Quote the entries in full, character for character, without their images.

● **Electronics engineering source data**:
—————
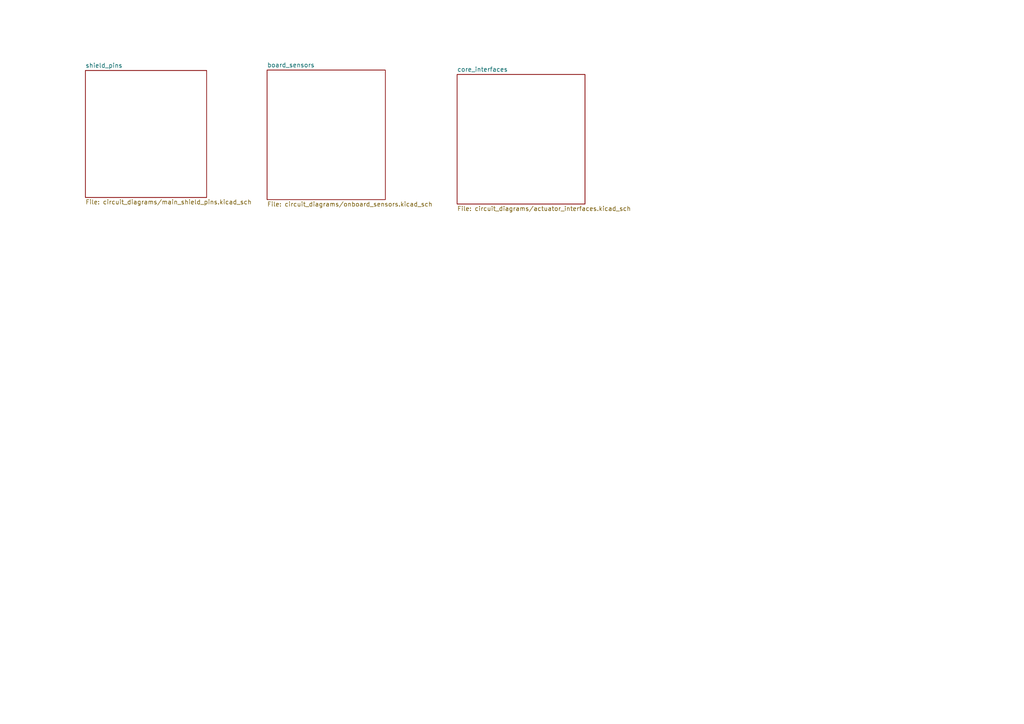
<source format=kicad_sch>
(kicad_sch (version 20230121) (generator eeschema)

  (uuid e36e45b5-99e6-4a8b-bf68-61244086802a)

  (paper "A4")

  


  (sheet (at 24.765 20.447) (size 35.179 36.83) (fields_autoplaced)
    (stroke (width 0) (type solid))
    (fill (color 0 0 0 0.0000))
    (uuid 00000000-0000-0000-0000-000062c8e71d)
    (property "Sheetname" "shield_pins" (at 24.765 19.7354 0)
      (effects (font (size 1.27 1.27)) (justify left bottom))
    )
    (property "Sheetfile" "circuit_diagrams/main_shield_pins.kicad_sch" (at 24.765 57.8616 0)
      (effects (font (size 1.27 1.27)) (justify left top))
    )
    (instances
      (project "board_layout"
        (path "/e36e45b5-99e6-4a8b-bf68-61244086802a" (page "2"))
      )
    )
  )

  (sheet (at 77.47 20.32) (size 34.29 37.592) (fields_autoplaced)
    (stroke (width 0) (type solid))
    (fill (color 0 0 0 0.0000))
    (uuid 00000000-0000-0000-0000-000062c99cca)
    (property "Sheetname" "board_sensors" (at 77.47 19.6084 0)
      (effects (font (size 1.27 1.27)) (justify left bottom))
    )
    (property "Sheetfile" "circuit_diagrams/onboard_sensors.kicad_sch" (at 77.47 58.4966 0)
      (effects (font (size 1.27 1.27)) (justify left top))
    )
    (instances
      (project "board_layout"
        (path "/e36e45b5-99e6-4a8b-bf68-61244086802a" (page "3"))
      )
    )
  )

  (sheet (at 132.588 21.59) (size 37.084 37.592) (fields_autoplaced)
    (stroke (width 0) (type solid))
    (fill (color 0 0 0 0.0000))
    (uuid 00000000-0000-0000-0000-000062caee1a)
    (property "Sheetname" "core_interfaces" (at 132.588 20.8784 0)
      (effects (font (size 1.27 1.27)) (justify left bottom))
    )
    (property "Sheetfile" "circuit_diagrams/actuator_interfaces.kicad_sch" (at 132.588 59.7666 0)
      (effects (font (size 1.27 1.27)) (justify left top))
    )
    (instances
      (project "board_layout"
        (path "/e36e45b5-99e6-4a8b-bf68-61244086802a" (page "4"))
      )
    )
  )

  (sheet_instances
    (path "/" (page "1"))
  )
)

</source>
—————
● **EXERCISE OUTPUT**:
<source format=kicad_sch>
(kicad_sch (version 20230121) (generator eeschema)

  (uuid e36e45b5-99e6-4a8b-bf68-61244086802a)

  (paper "A4")

  


  (sheet (at 24.765 20.447) (size 35.179 36.83) (fields_autoplaced)
    (stroke (width 0) (type solid))
    (fill (color 0 0 0 0.0000))
    (uuid 00000000-0000-0000-0000-000062c8e71d)
    (property "Sheetname" "shield_pins" (at 24.765 19.7354 0)
      (effects (font (size 1.27 1.27)) (justify left bottom))
    )
    (property "Sheetfile" "circuit_diagrams/main_shield_pins.kicad_sch" (at 24.765 57.8616 0)
      (effects (font (size 1.27 1.27)) (justify left top))
    )
    (instances
      (project "board_layout"
        (path "/e36e45b5-99e6-4a8b-bf68-61244086802a" (page "2"))
      )
    )
  )

  (sheet (at 77.47 20.32) (size 34.29 37.592) (fields_autoplaced)
    (stroke (width 0) (type solid))
    (fill (color 0 0 0 0.0000))
    (uuid 00000000-0000-0000-0000-000062c99cca)
    (property "Sheetname" "board_sensors" (at 77.47 19.6084 0)
      (effects (font (size 1.27 1.27)) (justify left bottom))
    )
    (property "Sheetfile" "circuit_diagrams/onboard_sensors.kicad_sch" (at 77.47 58.4966 0)
      (effects (font (size 1.27 1.27)) (justify left top))
    )
    (instances
      (project "board_layout"
        (path "/e36e45b5-99e6-4a8b-bf68-61244086802a" (page "3"))
      )
    )
  )

  (sheet (at 132.588 21.59) (size 37.084 37.592) (fields_autoplaced)
    (stroke (width 0) (type solid))
    (fill (color 0 0 0 0.0000))
    (uuid 00000000-0000-0000-0000-000062caee1a)
    (property "Sheetname" "core_interfaces" (at 132.588 20.8784 0)
      (effects (font (size 1.27 1.27)) (justify left bottom))
    )
    (property "Sheetfile" "circuit_diagrams/actuator_interfaces.kicad_sch" (at 132.588 59.7666 0)
      (effects (font (size 1.27 1.27)) (justify left top))
    )
    (instances
      (project "board_layout"
        (path "/e36e45b5-99e6-4a8b-bf68-61244086802a" (page "4"))
      )
    )
  )

  (sheet_instances
    (path "/" (page "1"))
  )
)

</source>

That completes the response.